Text block ::
KHIMKI, Russia — The drug trial of American basketball star Brittney Griner in a Russian court focused Tuesday on testimony that cannabis, while illegal in Russia, is regarded in other countries as having legitimate medicinal use.
Griner acknowledged in court earlier this month that she was carrying vape canisters containing cannabis oil when she was arrested in February at a Moscow airport. But she contends she had no criminal intent and that the canisters ended up in her luggage inadvertently because of hasty packing.
“We are not arguing that Brittney took it here as a medicine. We are still saying that she involuntarily brought it here because she was in a rush,” defense attorney Alexander Boykov said after the hearing.
Another member of Griner's defense team previously submitted a U.S. doctor’s letter recommending the basketball player use medical cannabis to treat pain. During Tuesday's court session, a Russian neuropsychologist testified about worldwide use of medicinal cannabis.
“The Russian public has to know, and the Russian court in the first place has to know, that it was not used for recreational purposes in the United States. It was prescribed by a doctor,” lawyer Boykov said.
A Russian Foreign Ministry spokesperson said last week that the legalization of cannabis for medical and recreational use in parts of the U.S. had no bearing on what happens in Russia.
Griner, a two-time Olympic gold medalist, pleaded guilty to drug possession charges at the second hearing of her trial, which started July 1. She faces up to 10 years in prison if convicted of transporting drugs.. The medical testimony and Griner's admission that she had the canisters were aimed at earning her a mild sentence.

[Saved entries]

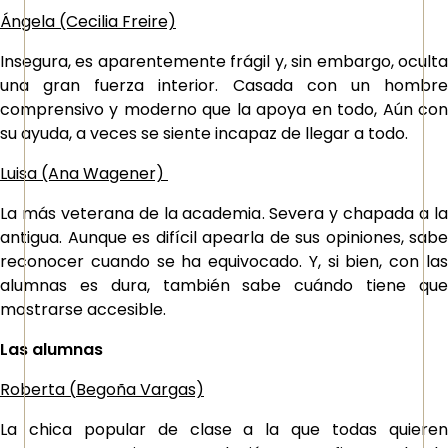
Ángela (Cecilia Freire)
Insegura, es aparentemente frágil y, sin embargo, oculta
una gran fuerza interior. Casada con un hombre
comprensivo y moderno que la apoya en todo, Aún con
su ayuda, a veces se siente incapaz de llegar a todo.
Luisa (Ana Wagener)
La más veterana de la academia. Severa y chapada a la
antigua. Aunque es difícil apearla de sus opiniones, sabe
reconocer cuando se ha equivocado. Y, si bien, con las
alumnas es dura, también sabe cuándo tiene que
mostrarse accesible.
Las alumnas
Roberta (
Begoña Vargas)
La chica popular de clase a la que todas quieren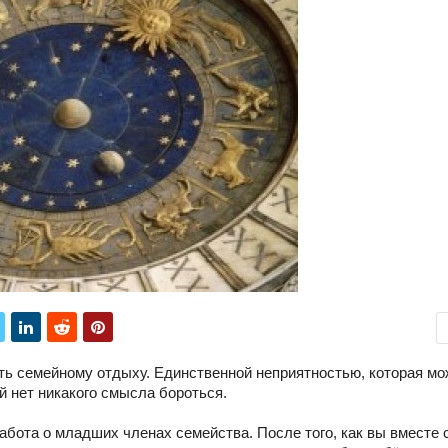
ть семейному отдыху. Единственной неприятностью, которая мо
ей нет никакого смысла бороться.
абота о младших членах семейства. После того, как вы вместе 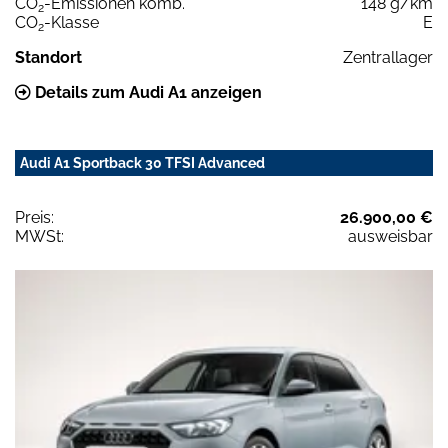
CO
-Emissionen komb.
148 g/km
2
CO
-Klasse
E
2
Standort
Zentrallager
Details zum Audi A1 anzeigen
Audi A1 Sportback 30 TFSI Advanced
Preis:
26.900,00 €
MWSt:
ausweisbar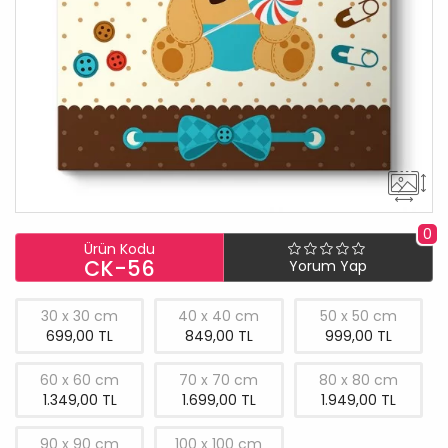
0
Ürün Kodu
CK-56
Yorum Yap
30 x 30 cm
40 x 40 cm
50 x 50 cm
699,00 TL
849,00 TL
999,00 TL
60 x 60 cm
70 x 70 cm
80 x 80 cm
1.349,00 TL
1.699,00 TL
1.949,00 TL
90 x 90 cm
100 x 100 cm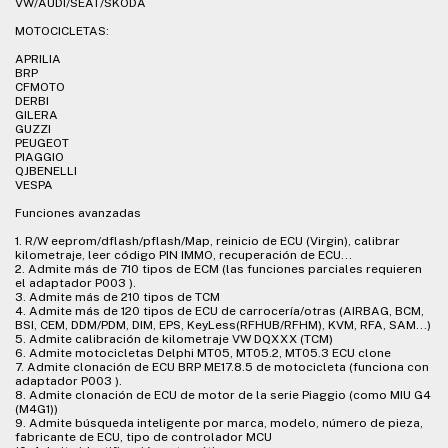
VW/AUDI/SEAT/SKODA
MOTOCICLETAS:
APRILIA
BRP
CFMOTO
DERBI
GILERA
GUZZI
PEUGEOT
PIAGGIO
QJBENELLI
VESPA
Funciones avanzadas
1. R/W eeprom/dflash/pflash/Map, reinicio de ECU (Virgin), calibrar
kilometraje, leer código PIN IMMO, recuperación de ECU...
2. Admite más de 710 tipos de ECM (las funciones parciales requieren
el adaptador P003 ).
3. Admite más de 210 tipos de TCM
4. Admite más de 120 tipos de ECU de carrocería/otras (AIRBAG, BCM,
BSI, CEM, DDM/PDM, DIM, EPS, KeyLess(RFHUB/RFHM), KVM, RFA, SAM...)
5. Admite calibración de kilometraje VW DQXXX (TCM)
6. Admite motocicletas Delphi MT05, MT05.2, MT05.3 ECU clone
7. Admite clonación de ECU BRP ME17.8.5 de motocicleta (funciona con
adaptador P003 ).
8. Admite clonación de ECU de motor de la serie Piaggio (como MIU G4
(M4G1))
9. Admite búsqueda inteligente por marca, modelo, número de pieza,
fabricante de ECU, tipo de controlador MCU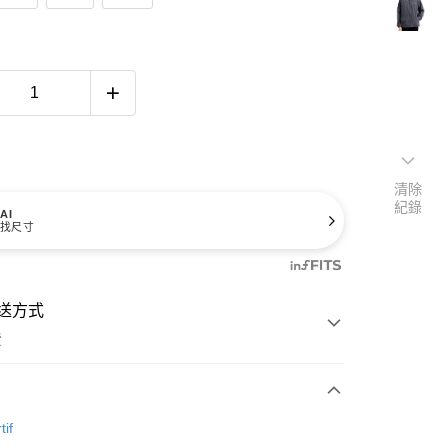
清除
紀錄
AI
找尺寸
送方式
費
次付款
tif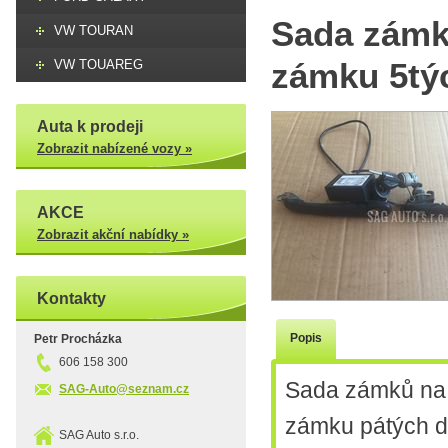
Sada zámk
VW TOURAN
zámku 5týc
VW TOUAREG
Auta k prodeji
Zobrazit nabízené vozy »
AKCE
Zobrazit akční nabídky »
Kontakty
Popis
Petr Procházka
606 158 300
Sada zámků na 
SAG-Auto@seznam.cz
zámku pátých d
SAG Auto s.r.o.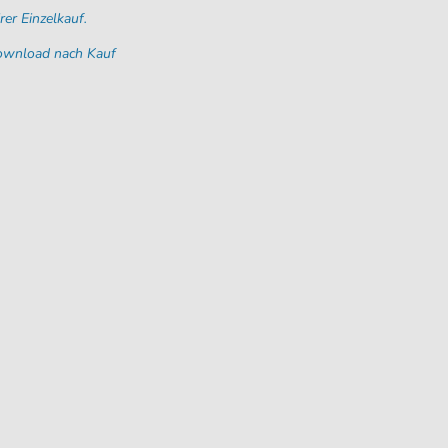
rer Einzelkauf.
Download nach Kauf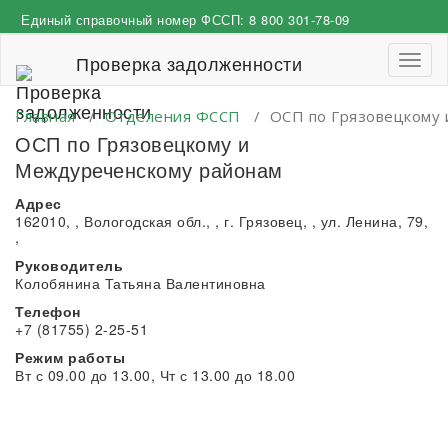
Перейти
Единый справочный номер ФССП:
8 800 301-78-09
к
содержимому
Проверка задолженности
Пере
навиг
Главная
/
Отделения ФССП
/
ОСП по Грязовецкому
ОСП по Грязовецкому и
Междуреченскому районам
Адрес
162010, , Вологодская обл., , г. Грязовец, , ул. Ленина, 79,
,
Руководитель
Колобянина Татьяна Валентиновна
Телефон
+7 (81755) 2-25-51
Режим работы
Вт с 09.00 до 13.00, Чт с 13.00 до 18.00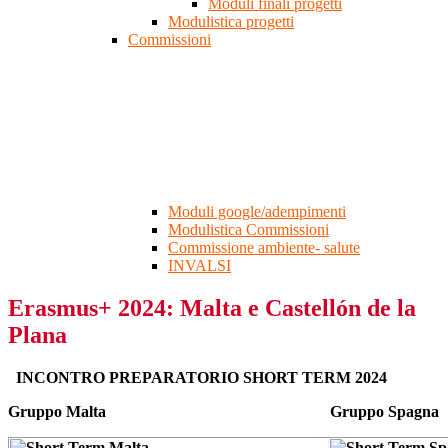
Moduli finali progetti
Modulistica progetti
Commissioni
Moduli google/adempimenti
Modulistica Commissioni
Commissione ambiente- salute
INVALSI
Erasmus+ 2024: Malta e Castellón de la
Plana
INCONTRO PREPARATORIO SHORT TERM 2024
Gruppo Malta Gruppo Spagna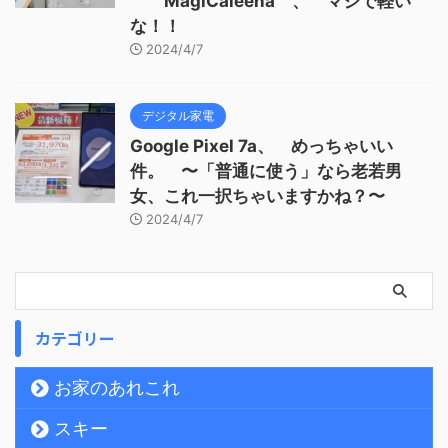
MagiCaleena 、 マジで軽い
な！！
2024/4/7
デジタル家電
Google Pixel 7a、 めっちゃいい
件。 〜「普通に使う」なら老若男
女、これ一択ちゃいますかね？〜
2024/4/7
カテゴリー
お家のあれこれ
スキー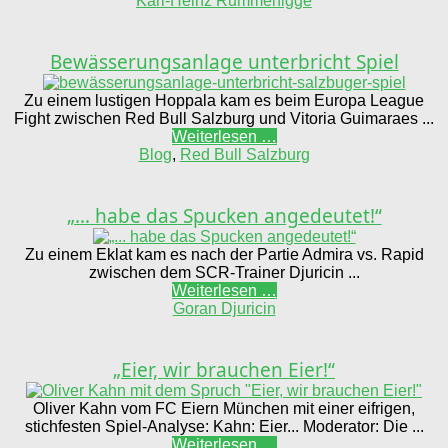
Karl-Heinz Rummenigge
Bewässerungsanlage unterbricht Spiel
Zu einem lustigen Hoppala kam es beim Europa League
Fight zwischen Red Bull Salzburg und Vitoria Guimaraes ...
Weiterlesen …
Blog
,
Red Bull Salzburg
„… habe das Spucken angedeutet!“
Zu einem Eklat kam es nach der Partie Admira vs. Rapid
zwischen dem SCR-Trainer Djuricin ...
Weiterlesen …
Goran Djuricin
„Eier, wir brauchen Eier!“
Oliver Kahn vom FC Eiern München mit einer eifrigen,
stichfesten Spiel-Analyse: Kahn: Eier... Moderator: Die ...
Weiterlesen …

Exercises ::
a - Render this sentence from the article on the Griner trial in Spanish: "Griner, a two-time Olympic gold medalist, pleaded guilty to drug possession charges at the second hearing of her trial, which started July 1."
b - In the article on the Griner trial, who testified about worldwide use of medicinal cannabis during Tuesday's court session?
c - Repeat word for word the portion of the article on the Griner trial from "Griner acknowledged in" to "of hasty packing.".
The listing has no connection to the article on the Griner trial.

Solutions by task ::
a - Griner, dos veces medallista de oro olímpica, se declaró culpable de los cargos de posesión de drogas en la segunda audiencia de su juicio, que comenzó el 1 de julio.

b - A Russian neuropsychologist.

c -
Griner acknowledged in court earlier this month that she was carrying vape canisters containing cannabis oil when she was arrested in February at a Moscow airport. But she contends she had no criminal intent and that the canisters ended up in her luggage inadvertently because of hasty packing.